Launched in early February 2025, OpenAI Frontier provides a no-code open software platform that enables users to build, deploy, and manage AI agents. These agents can be constructed on OpenAI’s models or other underlying systems. The platform is designed to simplify the creation and management of AI workflows for business users without requiring deep technical expertise. OpenAI is positioning this tool as a central component of its enterprise offering, which the new alliance partners will be trained to deploy effectively within diverse corporate environments.

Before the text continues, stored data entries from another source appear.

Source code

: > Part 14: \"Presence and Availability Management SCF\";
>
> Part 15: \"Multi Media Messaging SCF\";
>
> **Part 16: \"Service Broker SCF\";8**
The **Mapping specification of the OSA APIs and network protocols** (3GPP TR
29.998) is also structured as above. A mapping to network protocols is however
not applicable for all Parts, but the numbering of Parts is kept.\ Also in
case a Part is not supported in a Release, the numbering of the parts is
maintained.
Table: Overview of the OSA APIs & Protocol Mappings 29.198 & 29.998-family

The alliance strategy addresses a significant hurdle in the corporate world: the relatively slow pace of enterprise AI adoption. Many companies have struggled to demonstrate a meaningful return on investment from their AI investments, leading to hesitation in further deployment. Rather than simply selling AI tools to be attached to existing corporate workflows, this partnership focuses on consultants persuading companies to fundamentally alter their strategies and operational processes. The goal is to integrate OpenAI’s tools where they provide the most value, ensuring that technology adoption is part of a broader business transformation.
BCG CEO Christoph Schweizer provided a statement for OpenAI’s announcement, emphasizing that successful AI implementation requires a holistic approach. “AI alone does not drive transformation. It must be linked to strategy, built into redesigned processes, and adopted at scale with aligned incentives and culture to deliver sustained outcomes,” Schweizer said. He detailed that the expanded partnership combines OpenAI’s Frontier platform with BCG’s industry expertise and BCG X’s capabilities to drive measurable impact while maintaining safeguards from day one. This perspective highlights the alliance’s focus on strategic integration over mere technological deployment.
This move aligns with OpenAI’s broader strategic objectives for its enterprise division. In a January blog post, CFO Sarah Friar identified the enterprise sector as a major area of focus for the company in 2026. OpenAI has already secured significant enterprise deals earlier this year, including agreements with Snowflake and ServiceNow. To spearhead these efforts, Barret Zoph was appointed in January to lead the company’s enterprise sales division. This indicates a coordinated effort to build out a robust sales and implementation infrastructure.
The competitive landscape also influences this strategy. Rival Anthropic has similarly inked deals with consulting giants, including Deloitte and Accenture, in recent months. OpenAI’s decision to form alliances with four of the largest consulting firms represents a counter-measure to secure its position in the lucrative enterprise market. By embedding its technology within the consultancies that guide corporate IT strategies, OpenAI aims to establish its platforms as the standard for large-scale AI adoption.